OSE PROJECT
Name: Biswajit Palit
Matriculation Number: 50071214
REPOSITORY STRUCTURE:
The repository consists of 4 files apart from the README.md files
- OSE_Project_Essay.pdf : This outlines the project report and underlines my observations in detail
- Biswajit_Palit_Final_Notebook_Completed.ipynb
- OSE_Questions_and_Answers.pdf : This comprises answers to 25 questions.
- environment.yml : This comprises of the packages used in the project.
PROJECT OUTLINE:
At the very outset I would like to specify, in order to get the best reproducibility, it is best if the notebook is run sequentially.

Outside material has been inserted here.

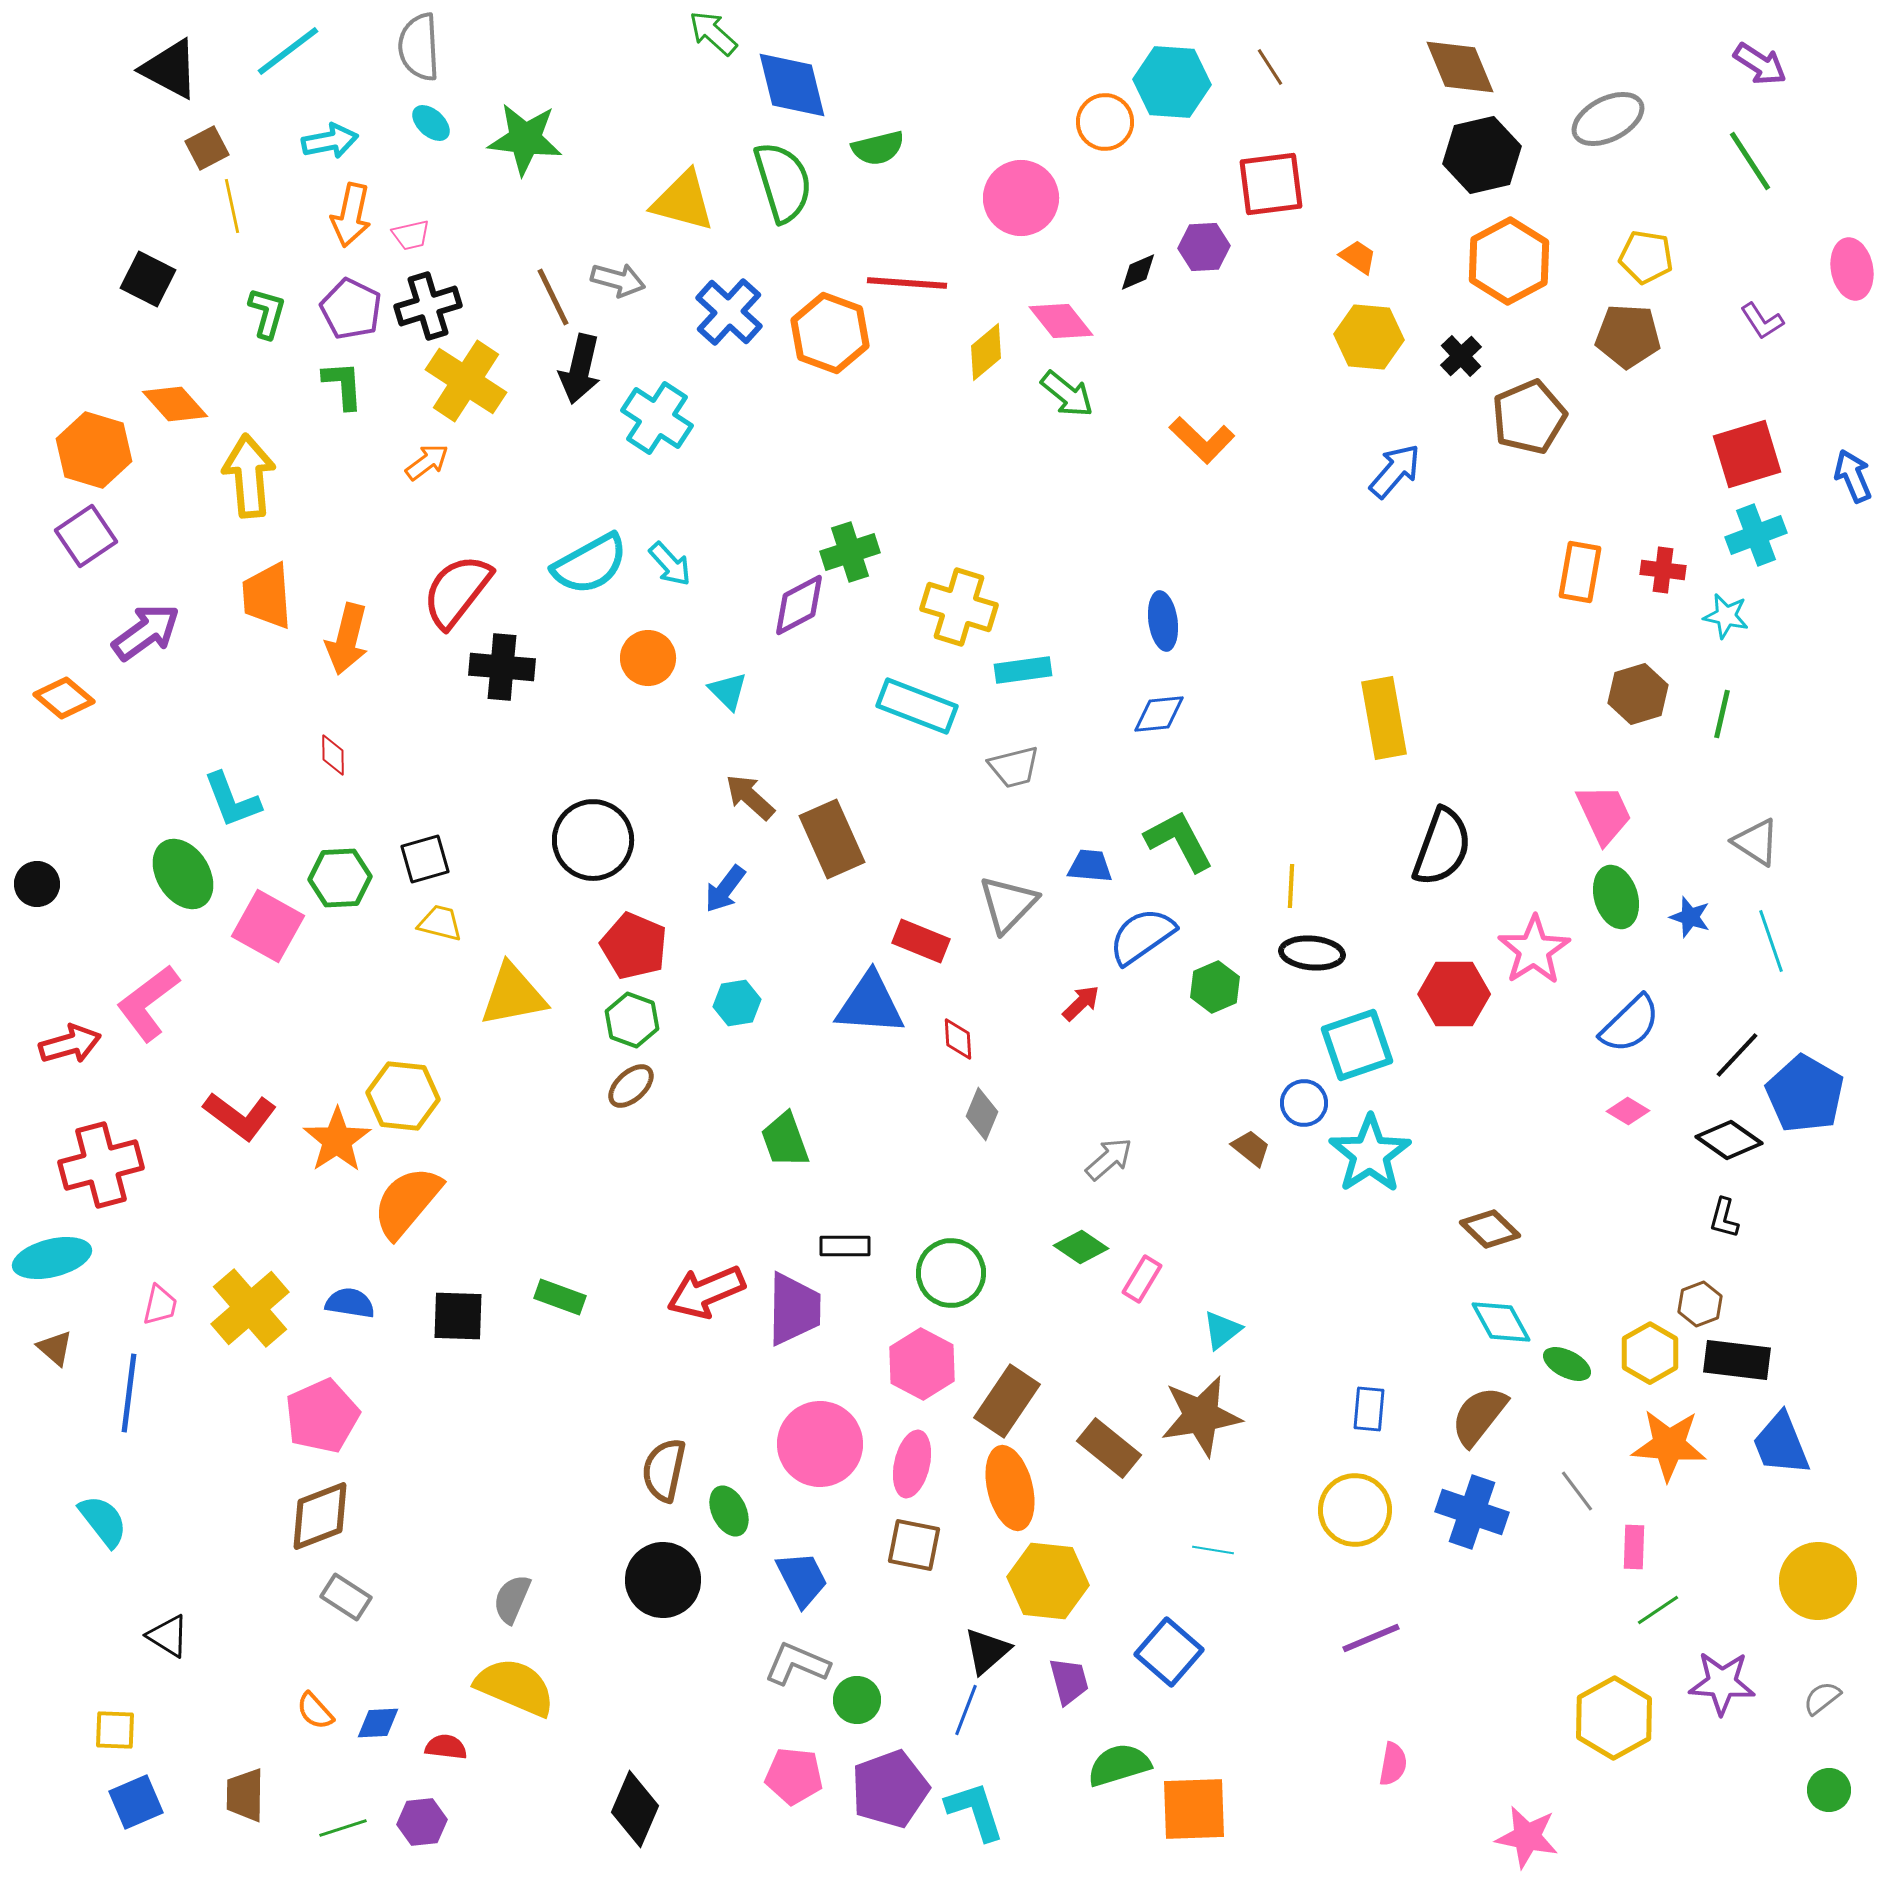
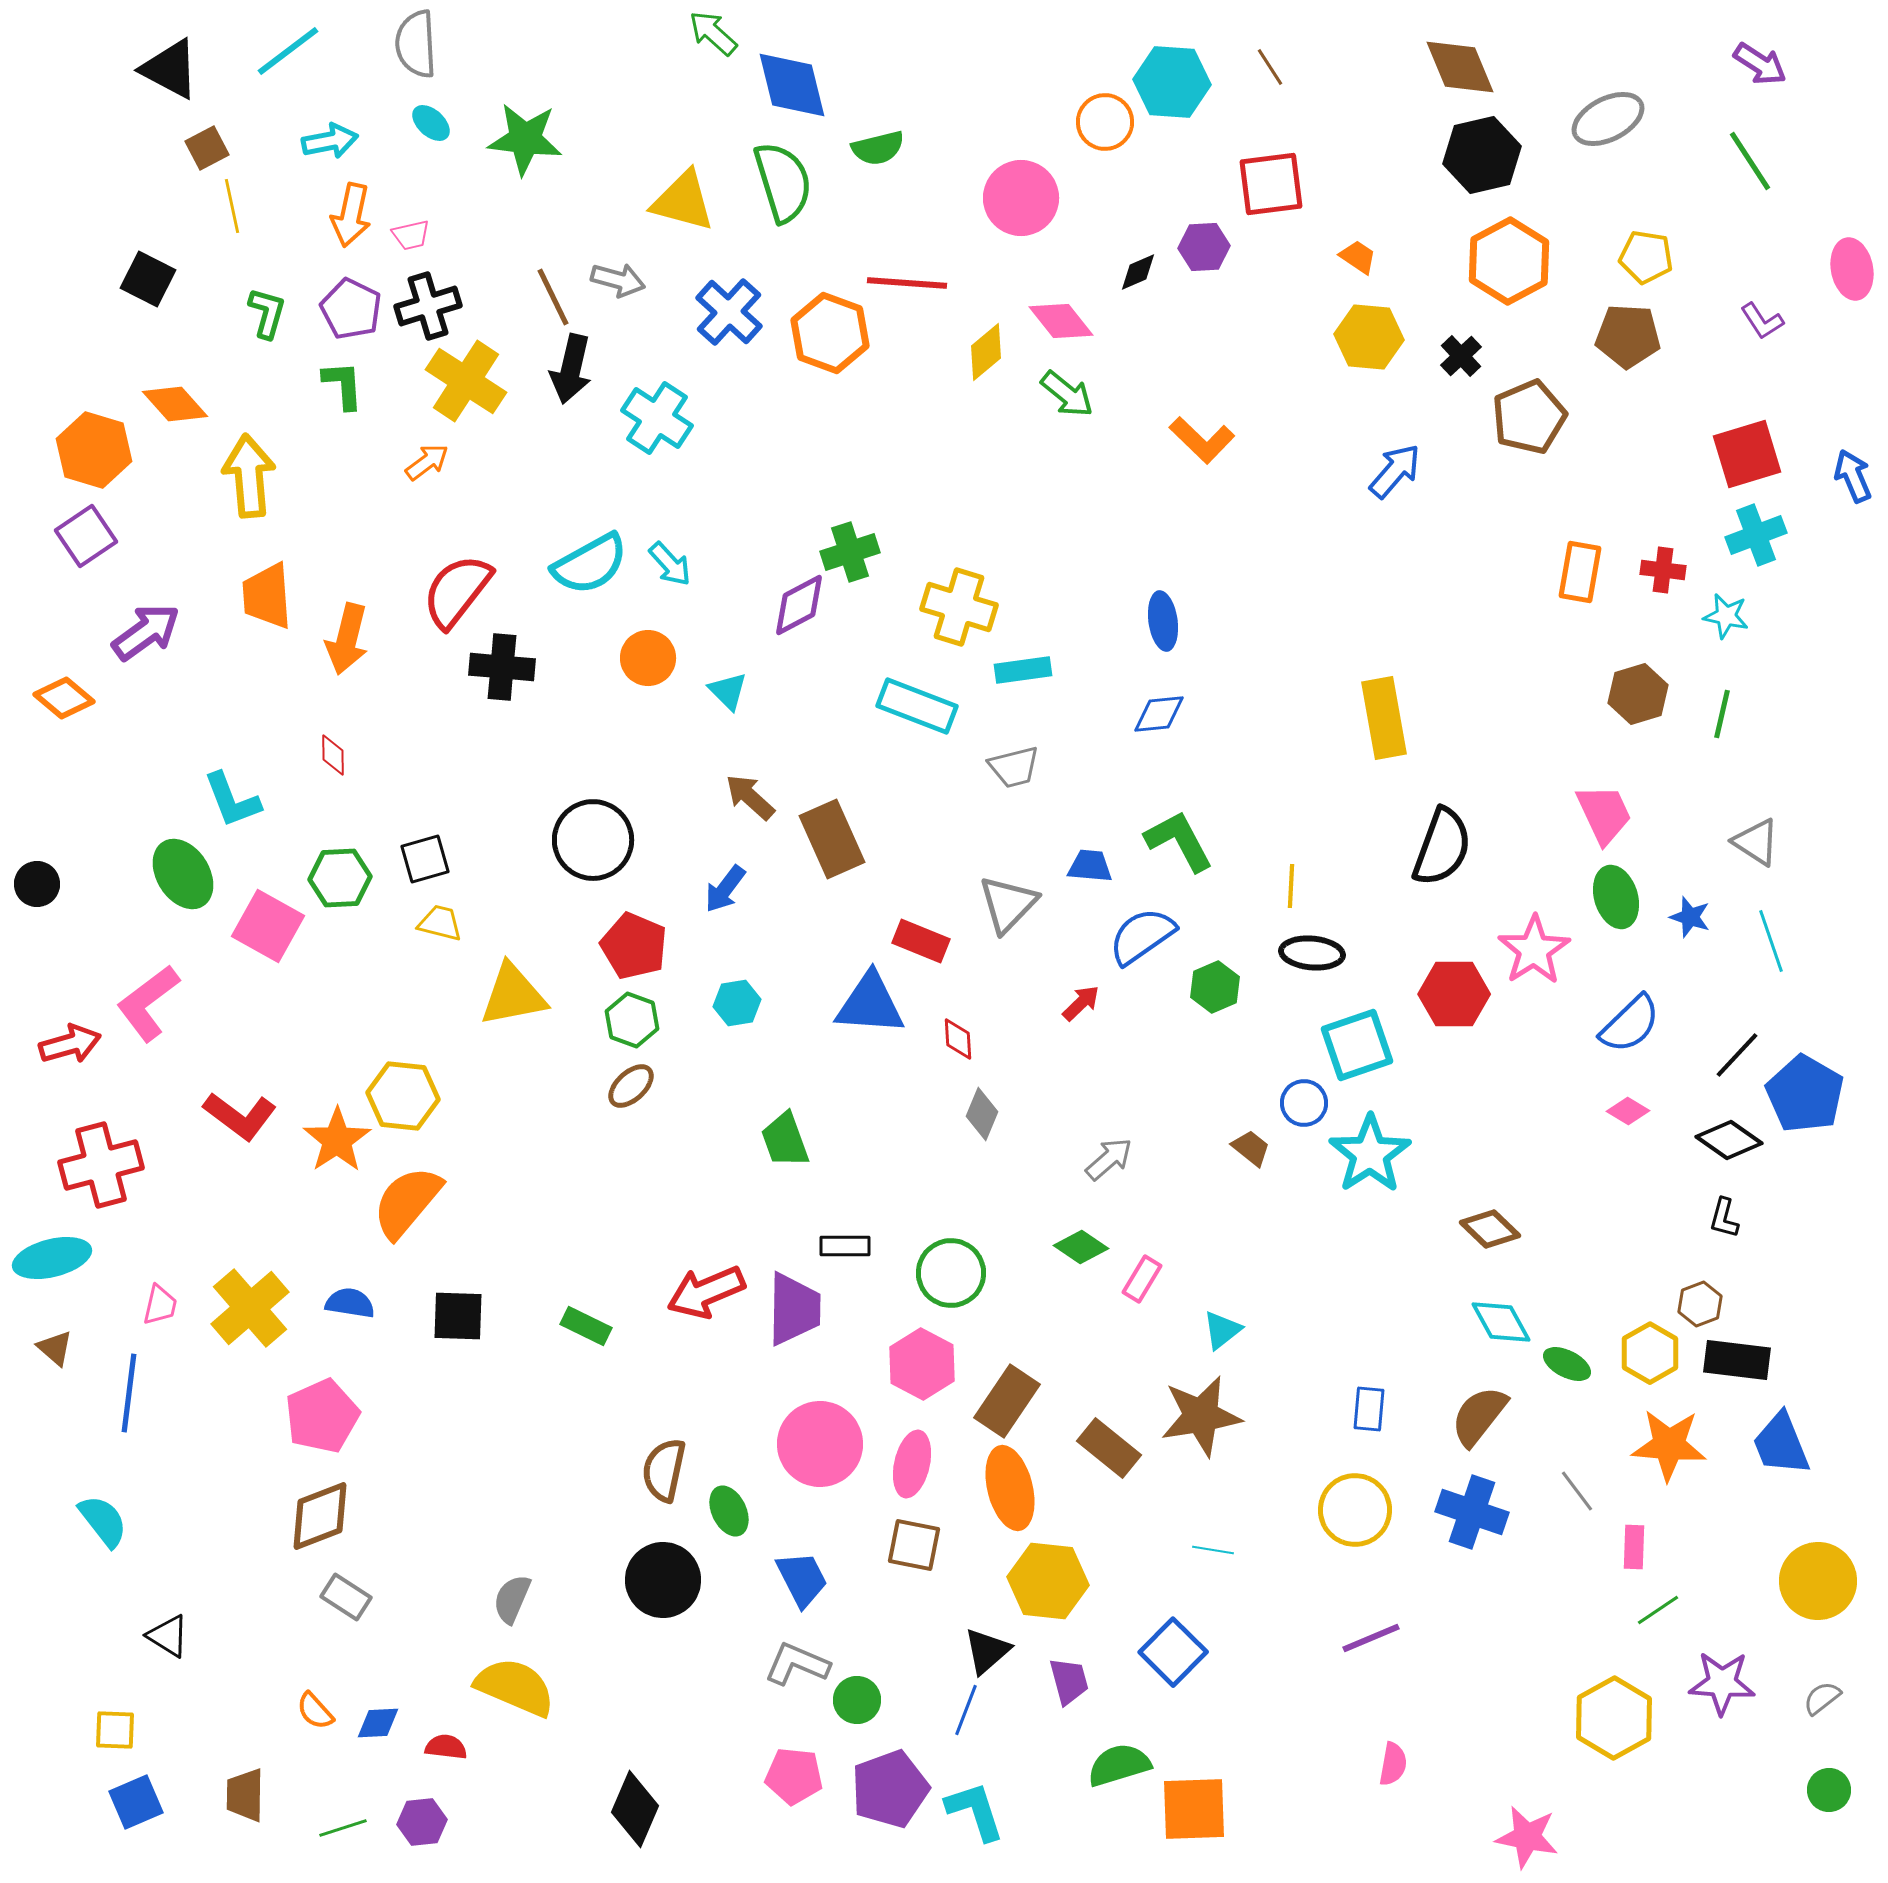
gray semicircle at (419, 47): moved 3 px left, 3 px up
black arrow at (580, 369): moved 9 px left
green rectangle at (560, 1297): moved 26 px right, 29 px down; rotated 6 degrees clockwise
blue square at (1169, 1652): moved 4 px right; rotated 4 degrees clockwise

Dataset: In this project I have used the PolyAI/banking77 dataset from the HuggingFace library. It consists of customer queries and comments related to online banking and digital payments. The dataset consists of 10003 train data points and 3080 test data points. I have for the purpose of cross validation split the test set equally into validation_set and test_set.
Task: I have opted to perform a text classification task on the dataset. I wanted to check the performance of several sk-learn models and compare them with the performance of different transformer models. I have hypertuned each model to find the parameters giving the best accuracy score.

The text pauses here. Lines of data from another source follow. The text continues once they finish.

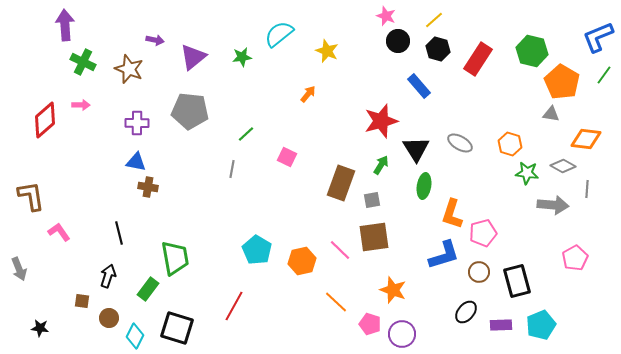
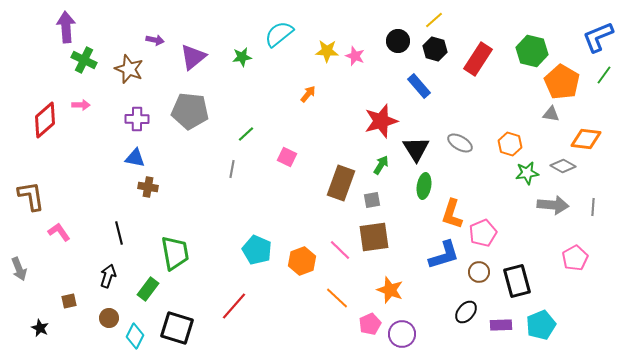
pink star at (386, 16): moved 31 px left, 40 px down
purple arrow at (65, 25): moved 1 px right, 2 px down
black hexagon at (438, 49): moved 3 px left
yellow star at (327, 51): rotated 20 degrees counterclockwise
green cross at (83, 62): moved 1 px right, 2 px up
purple cross at (137, 123): moved 4 px up
blue triangle at (136, 162): moved 1 px left, 4 px up
green star at (527, 173): rotated 15 degrees counterclockwise
gray line at (587, 189): moved 6 px right, 18 px down
pink pentagon at (483, 233): rotated 8 degrees counterclockwise
cyan pentagon at (257, 250): rotated 8 degrees counterclockwise
green trapezoid at (175, 258): moved 5 px up
orange hexagon at (302, 261): rotated 8 degrees counterclockwise
orange star at (393, 290): moved 3 px left
brown square at (82, 301): moved 13 px left; rotated 21 degrees counterclockwise
orange line at (336, 302): moved 1 px right, 4 px up
red line at (234, 306): rotated 12 degrees clockwise
pink pentagon at (370, 324): rotated 30 degrees clockwise
black star at (40, 328): rotated 18 degrees clockwise
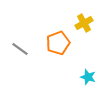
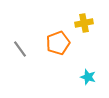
yellow cross: rotated 18 degrees clockwise
gray line: rotated 18 degrees clockwise
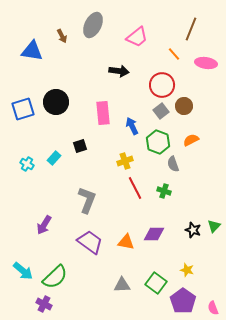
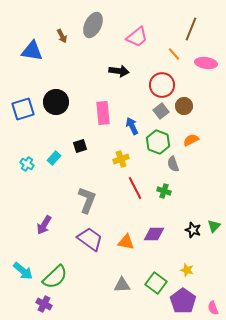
yellow cross: moved 4 px left, 2 px up
purple trapezoid: moved 3 px up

Structure: In the first half of the project I have run TF-IDF vectorization and run Logistic Regression, Decision Trees and Naive Bayes. In the second part of the project I have run the transformer models namely, BERT, ROBERTA, DISTILBERT, XLNET.
ENVIRONMENT NOTICE:
I have specified an environment in my code. However I did the project on torch version 1.9.1 and tensorflow 2.6.0 which is not a compatible version for jupyter notebook. Best reproducibility can be achieved when run with all the mentioned packages as well as these particular versions of torch and tensorflow. Reproducibility is mostly being achieved even without them.